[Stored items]
************

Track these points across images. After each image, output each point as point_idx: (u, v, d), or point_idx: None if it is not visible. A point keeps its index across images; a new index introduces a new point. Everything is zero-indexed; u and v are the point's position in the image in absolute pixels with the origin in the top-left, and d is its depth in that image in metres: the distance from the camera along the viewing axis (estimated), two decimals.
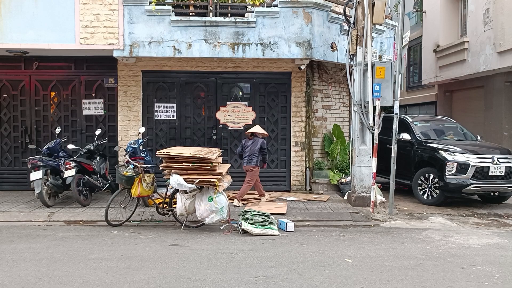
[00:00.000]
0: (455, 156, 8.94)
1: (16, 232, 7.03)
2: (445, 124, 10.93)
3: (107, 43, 9.16)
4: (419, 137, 9.95)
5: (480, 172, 8.82)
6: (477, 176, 8.80)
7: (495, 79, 13.32)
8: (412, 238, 6.85)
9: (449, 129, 10.64)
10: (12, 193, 9.85)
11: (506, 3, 12.06)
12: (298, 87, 10.41)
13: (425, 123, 10.65)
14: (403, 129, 10.10)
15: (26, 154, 10.06)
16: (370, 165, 8.66)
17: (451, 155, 8.98)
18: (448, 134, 10.38)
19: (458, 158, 8.91)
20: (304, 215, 8.07)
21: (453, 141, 9.93)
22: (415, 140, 9.93)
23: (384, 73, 8.38)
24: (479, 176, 8.82)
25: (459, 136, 10.43)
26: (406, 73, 19.92)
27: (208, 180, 6.83)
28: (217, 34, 9.28)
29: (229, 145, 10.37)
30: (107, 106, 10.47)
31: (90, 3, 9.07)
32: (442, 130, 10.60)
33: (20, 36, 9.00)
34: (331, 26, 10.12)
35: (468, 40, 13.95)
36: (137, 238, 6.73)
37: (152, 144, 10.22)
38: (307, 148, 10.47)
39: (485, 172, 8.83)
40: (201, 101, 10.49)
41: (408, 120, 10.49)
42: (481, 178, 8.83)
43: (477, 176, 8.80)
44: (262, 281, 4.82)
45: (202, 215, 6.89)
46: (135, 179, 7.32)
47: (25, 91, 10.46)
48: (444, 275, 5.10)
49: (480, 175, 8.82)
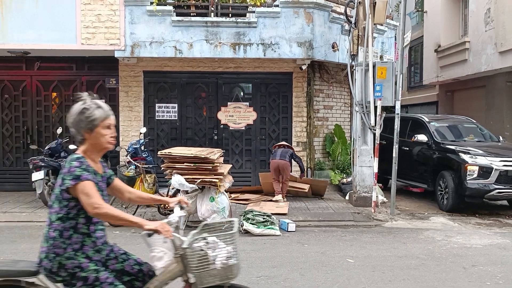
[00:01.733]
0: (476, 159, 8.30)
1: (18, 232, 7.04)
2: (464, 124, 10.28)
3: (109, 43, 9.17)
4: (436, 138, 9.32)
5: (505, 176, 8.17)
6: (501, 181, 8.14)
7: (496, 79, 13.30)
8: (413, 238, 6.84)
9: (468, 129, 10.01)
10: (13, 194, 9.85)
11: (507, 2, 12.04)
12: (299, 87, 10.41)
13: (443, 123, 10.04)
14: (419, 130, 9.70)
15: (28, 155, 10.06)
16: (371, 165, 8.65)
17: (472, 158, 8.33)
18: (468, 135, 9.74)
19: (480, 161, 8.27)
20: (306, 215, 8.06)
21: (473, 143, 9.27)
22: (432, 141, 9.32)
23: (386, 73, 8.37)
24: (504, 180, 8.17)
25: (479, 137, 9.79)
26: (407, 73, 19.92)
27: (210, 180, 6.83)
28: (218, 34, 9.28)
29: (230, 145, 10.37)
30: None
31: (91, 4, 9.08)
32: (461, 130, 9.98)
33: (21, 36, 9.01)
34: (332, 26, 10.11)
35: (469, 40, 13.93)
36: (138, 239, 6.70)
37: (154, 145, 10.23)
38: (308, 148, 10.46)
39: (510, 176, 8.20)
40: (202, 101, 10.50)
41: (425, 120, 9.91)
42: (506, 182, 8.18)
43: (501, 180, 8.14)
44: (264, 281, 4.82)
45: (204, 215, 6.89)
46: (137, 179, 7.34)
47: (27, 91, 10.48)
48: (446, 275, 5.09)
49: (505, 180, 8.17)
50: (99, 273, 2.54)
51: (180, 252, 2.67)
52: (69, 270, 2.52)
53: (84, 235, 2.58)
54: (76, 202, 2.53)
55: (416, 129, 9.86)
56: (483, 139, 9.75)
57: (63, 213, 2.55)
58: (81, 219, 2.57)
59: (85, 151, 2.64)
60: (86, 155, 2.62)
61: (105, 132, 2.64)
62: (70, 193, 2.52)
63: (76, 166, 2.52)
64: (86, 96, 2.69)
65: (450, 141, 9.33)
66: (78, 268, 2.52)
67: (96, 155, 2.68)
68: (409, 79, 20.20)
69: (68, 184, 2.49)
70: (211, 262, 2.61)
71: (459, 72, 14.55)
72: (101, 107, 2.67)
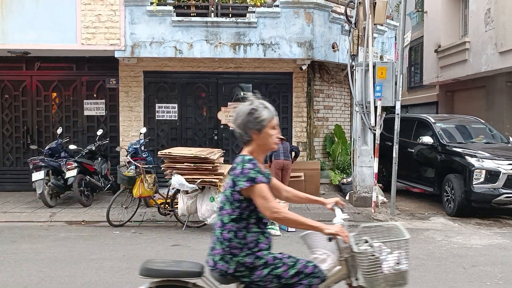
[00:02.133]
0: (483, 163, 8.00)
1: (18, 232, 7.03)
2: (472, 124, 9.93)
3: (109, 43, 9.17)
4: (442, 140, 9.02)
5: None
6: (509, 185, 7.81)
7: (496, 79, 13.30)
8: (413, 238, 6.83)
9: (477, 130, 9.69)
10: (14, 194, 9.85)
11: (508, 3, 12.04)
12: (299, 88, 10.41)
13: (449, 124, 9.69)
14: (424, 131, 9.46)
15: (28, 155, 10.06)
16: (371, 166, 8.65)
17: (478, 162, 8.03)
18: (477, 136, 9.39)
19: (487, 164, 7.96)
20: (306, 215, 8.05)
21: (481, 145, 8.95)
22: (438, 143, 9.02)
23: (386, 73, 8.38)
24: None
25: (488, 138, 9.44)
26: (407, 73, 19.92)
27: (210, 180, 6.83)
28: (218, 35, 9.28)
29: (231, 145, 10.37)
30: (109, 106, 10.48)
31: (92, 4, 9.08)
32: (469, 131, 9.64)
33: (22, 37, 9.01)
34: (332, 26, 10.11)
35: (470, 40, 13.93)
36: (138, 239, 6.73)
37: (154, 145, 10.22)
38: (308, 148, 10.46)
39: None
40: (202, 101, 10.50)
41: (430, 121, 9.61)
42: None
43: (509, 184, 7.81)
44: None
45: (204, 215, 6.89)
46: (137, 179, 7.32)
47: (27, 91, 10.48)
48: (446, 275, 5.09)
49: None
50: (275, 254, 2.59)
51: (346, 256, 2.65)
52: (248, 265, 2.54)
53: (258, 233, 2.61)
54: (248, 203, 2.55)
55: (422, 130, 9.63)
56: (492, 140, 9.41)
57: (236, 214, 2.56)
58: (252, 219, 2.59)
59: (251, 151, 2.64)
60: (253, 155, 2.62)
61: (272, 132, 2.64)
62: (241, 194, 2.53)
63: (250, 168, 2.52)
64: (253, 96, 2.69)
65: (457, 143, 9.00)
66: (257, 259, 2.54)
67: (261, 156, 2.69)
68: (409, 79, 20.21)
69: (243, 185, 2.49)
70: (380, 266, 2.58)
71: (459, 72, 14.56)
72: (267, 107, 2.66)
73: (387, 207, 8.70)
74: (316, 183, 9.62)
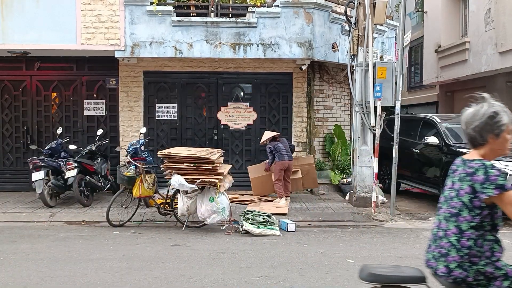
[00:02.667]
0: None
1: (18, 232, 7.04)
2: None
3: (109, 43, 9.17)
4: (447, 140, 8.79)
5: None
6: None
7: (496, 79, 13.30)
8: (413, 238, 6.84)
9: None
10: (13, 194, 9.85)
11: (508, 3, 12.04)
12: (299, 88, 10.41)
13: (456, 124, 9.27)
14: (430, 132, 9.27)
15: (28, 155, 10.06)
16: (371, 166, 8.65)
17: None
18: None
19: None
20: (305, 215, 8.07)
21: None
22: (444, 144, 8.79)
23: (386, 73, 8.38)
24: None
25: None
26: (407, 74, 19.91)
27: (210, 181, 6.83)
28: (218, 35, 9.28)
29: (230, 145, 10.37)
30: (109, 106, 10.48)
31: (91, 4, 9.08)
32: None
33: (22, 37, 9.01)
34: (332, 26, 10.11)
35: (470, 41, 13.92)
36: (138, 239, 6.73)
37: (153, 145, 10.23)
38: (308, 148, 10.46)
39: None
40: (202, 101, 10.50)
41: (436, 121, 9.40)
42: None
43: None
44: (263, 282, 4.82)
45: (204, 215, 6.89)
46: (137, 179, 7.32)
47: (27, 91, 10.48)
48: None
49: None
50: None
51: None
52: (488, 275, 2.47)
53: (492, 242, 2.53)
54: (490, 210, 2.46)
55: (427, 130, 9.51)
56: None
57: (477, 222, 2.49)
58: (488, 227, 2.51)
59: (484, 155, 2.54)
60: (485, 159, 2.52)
61: (509, 137, 2.54)
62: (483, 201, 2.45)
63: (497, 175, 2.42)
64: (491, 99, 2.59)
65: (463, 143, 8.66)
66: (497, 269, 2.47)
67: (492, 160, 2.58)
68: (409, 79, 20.20)
69: (491, 193, 2.40)
70: None
71: (459, 73, 14.55)
72: (506, 111, 2.55)
73: (387, 207, 8.70)
74: (313, 176, 9.63)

************

Look back at the entries above. Retype the line with "8: (412, 238, 6.85)", the line with "26: (406, 73, 19.92)", and all lines in between.

■ **TASK OUTPUT**
8: (412, 238, 6.85)
9: (449, 129, 10.64)
10: (12, 193, 9.85)
11: (506, 3, 12.06)
12: (298, 87, 10.41)
13: (425, 123, 10.65)
14: (403, 129, 10.10)
15: (26, 154, 10.06)
16: (370, 165, 8.66)
17: (451, 155, 8.98)
18: (448, 134, 10.38)
19: (458, 158, 8.91)
20: (304, 215, 8.07)
21: (453, 141, 9.93)
22: (415, 140, 9.93)
23: (384, 73, 8.38)
24: (479, 176, 8.82)
25: (459, 136, 10.43)
26: (406, 73, 19.92)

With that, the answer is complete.